Passo cit. da Töchon d’Anneci, Notice sur une médeaille de Philippe-Marie Visconti duc de Milan, Parigi, 1816, p. 6 no. 2, a proposito delle due palme della medaglia ; da Carta, Codici ecc., cit., p. 34 n. 1 di p. 33, ove riafferma che il monogramma IHS sormontato dalla corona è a ritenersi una vera impresa di Filippo Maria : egli ne iniziò l’uso ne’ codd. Viscontei. Il C. avverte inoltre, p. 79 n. 2, che, mentre, secundo questo luogo del Decembrio e l’esempio di molti codd., della corona dovrebbere far parte un ramo di palma e uno di lauro, i miniatori, per ignoranza e per capriccio, si contentavano di dipingere due rami talvolta fantastici. E ancora è cit. il Decembrio da Mugnier, op. cit., che, p. 31, tra gli emblemi e le divise da Filippo Maria usati volontieri mette « la couronne ducale de laquelle s’échappent un rameau de laurier ou d’olivier aux fruits bruns et une palme à fruits rouges », e, p. 48 n. 1, ripete come il monogramma I.H.S. sormontato da corona ducale fosse da lui inaugurato e usato spessissimo ; per la medesima corona sormontante un ornamento e da cui partono a destra e a sinistra gli stessi rami, usata come fregio d’un foglio del cod., ib., p. 57. Per le imprese di Filippo Maria nella basilica di Monza, compresa quella della corona con rami di palma e di olivo e col motto « a bon droit », Venturi, Storia dell’arte italiana, vol. VII, parte I, Milano, 1910, pp. 287 sg.. Per il monogramma PIII sormontato dalla corona con due rami d’olivo e di palma in qualche moneta, Giulini, Memorie ecc. cit., VI, p. 413, cf. p. 206; per un elmo coronato con due rami, olivo e palma, in un’altra moneta, ibidem; per una moneta recante l’arme ducale inquartata con la biscia e l’aquila e, sopra, due rami dip alma, ib., p. 412; per uno stemma con corona ducale e fronde di lauro e d’olivo, Sant’Ambrogio, Colonna votive con tabernacoletto ecc., in Archivio storico Lombardo, n. XIX, 1892, f. III, pp. 675, 681, cf. infra, cap. LI, nota. Leggiamo in Castelli, Compendium vitae Principum et Ducum Mediolani, del 1512, ms. Ambrosiano N 295 A, f. 41 v, che da re Alfonso e fratelli liberati, Filippo Maria dono recepit coronam cum palma et olive decoratam, cum privilegio quod tam ipse quam future Mediolani duces possent has palmam et olivam in summitate coronae ducalis portare.
 

Ross G Caldwell

The device is called the "piumai". Franca Guerreri writes about it here -

http://www.storiadimilano.it/arte/imprese/Imprese06.htm

"... the celebrated "piumai". This is a crown of nobility studded with precious stones, passed through by two interlaced branches of palm and olive. The olive is always a symbol of peace, while the palm signifies humility and capacity of adaptation."

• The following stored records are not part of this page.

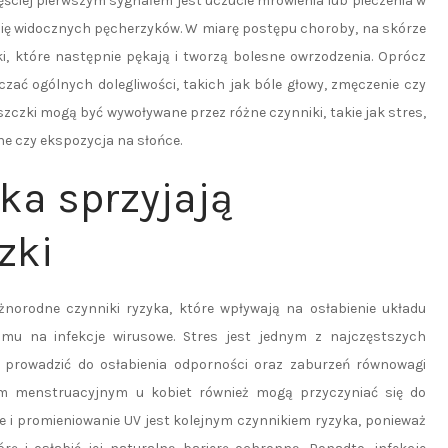
zęściej pierwszym sygnałem jest uczucie mrowienia lub pieczenia w
 się widocznych pęcherzyków. W miarę postępu choroby, na skórze
i, które następnie pękają i tworzą bolesne owrzodzenia. Oprócz
zać ogólnych dolegliwości, takich jak bóle głowy, zmęczenie czy
zczki mogą być wywoływane przez różne czynniki, takie jak stres,
e czy ekspozycja na słońce.
yka sprzyjają
zki
orodne czynniki ryzyka, które wpływają na osłabienie układu
mu na infekcje wirusowe. Stres jest jednym z najczęstszych
prowadzić do osłabienia odporności oraz zaburzeń równowagi
m menstruacyjnym u kobiet również mogą przyczyniać się do
e i promieniowanie UV jest kolejnym czynnikiem ryzyka, ponieważ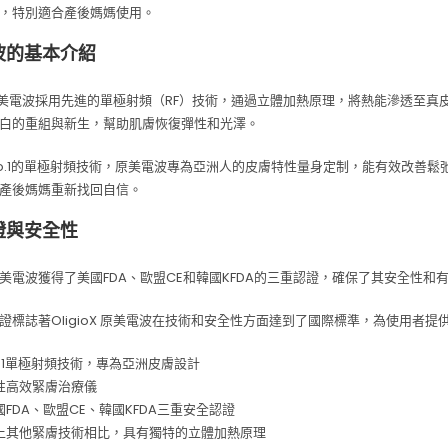
，特別適合產後媽媽使用。
波的基本介紹
oX 原美電波採用先進的單極射頻（RF）技術，通過立體加熱原理，將熱能滲透至
白的重組與新生，幫助肌膚恢復彈性和光澤。
o.1的單極射頻技術，原美電波專為亞洲人的皮膚特性量身定制，能有效改善鬆
產後媽媽重新找回自信。
證與安全性
 X 原美電波獲得了美國FDA、歐盟CE和韓國KFDA的三重認證，確保了其安全性和
證標誌著OligioX 原美電波在技術和安全性方面達到了國際標準，為使用者提
o.1單極射頻技術，專為亞洲皮膚設計
性高效緊膚治療儀
FDA、歐盟CE、韓國KFDA三重安全認證
上其他緊膚技術相比，具有獨特的立體加熱原理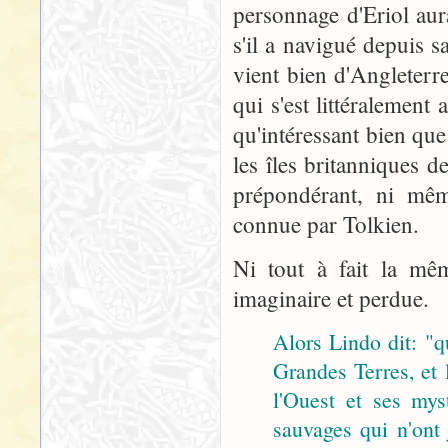
personnage d'Eriol aur
s'il a navigué depuis s
vient bien d'Angleterre,
qui s'est littéralemen
qu'intéressant bien que
les îles britanniques d
prépondérant, ni même
connue par Tolkien.
Ni tout à fait la mêm
imaginaire et perdue.
Alors Lindo dit: "q
Grandes Terres, et
l'Ouest et ses myst
sauvages qui n'ont 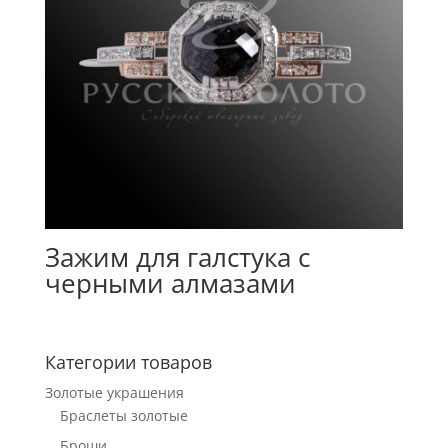
Зажим для галстука с
черными алмазами
Категории товаров
Золотые украшения
Браслеты золотые
Броши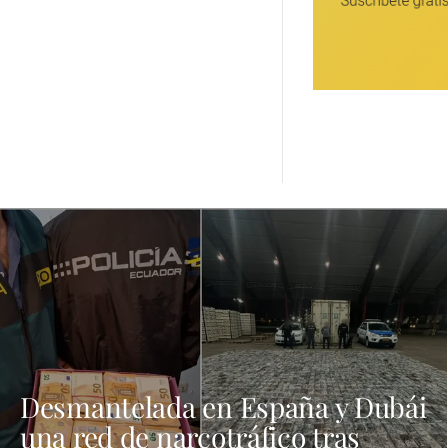
Desmantelada en España y Dubái
una red de narcotráfico tras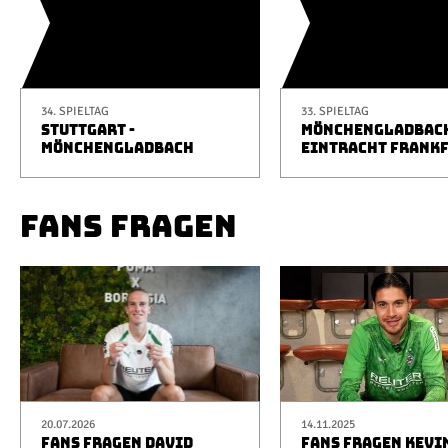
34. SPIELTAG
33. SPIELTAG
STUTTGART -
MÖNCHENGLADBACH
MÖNCHENGLADBACH
EINTRACHT FRANK
FANS FRAGEN
20.07.2026
14.11.2025
FANS FRAGEN DAVID
FANS FRAGEN KEVI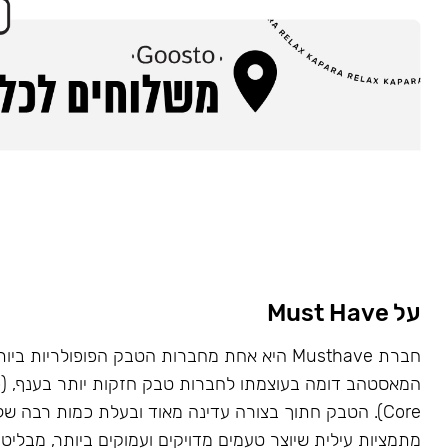
על Must Have
Core). הטבק חתוך בצורה עדינה מאוד ובעלת כמות רבה של
מתמציות עילית שיוצר טעמים מדויקים ועמוקים ביותר, מבליט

"... i famosi “piumai”. Si tratta di una corona nobiliare tempestata di pietre preziose, attraversata da due rami intrecciati di palma e d’ulivo. L’ulivo è da sempre simbolo di pace, la palma indica umiltà e capacità di adattamento."
etc.

This page, in French, talks about its obscure origins and strong associations with Naples, as well as with the Visconti -
http://base-devise.edel.univ-poitiers.fr/index.php?id=1226
 

Abrac

Hi kwaw. Yeah the TdM seems more likely as it's basically a carbon copy.
 

DoctorArcanus

Thank you for the corrections and the additional information, Ross!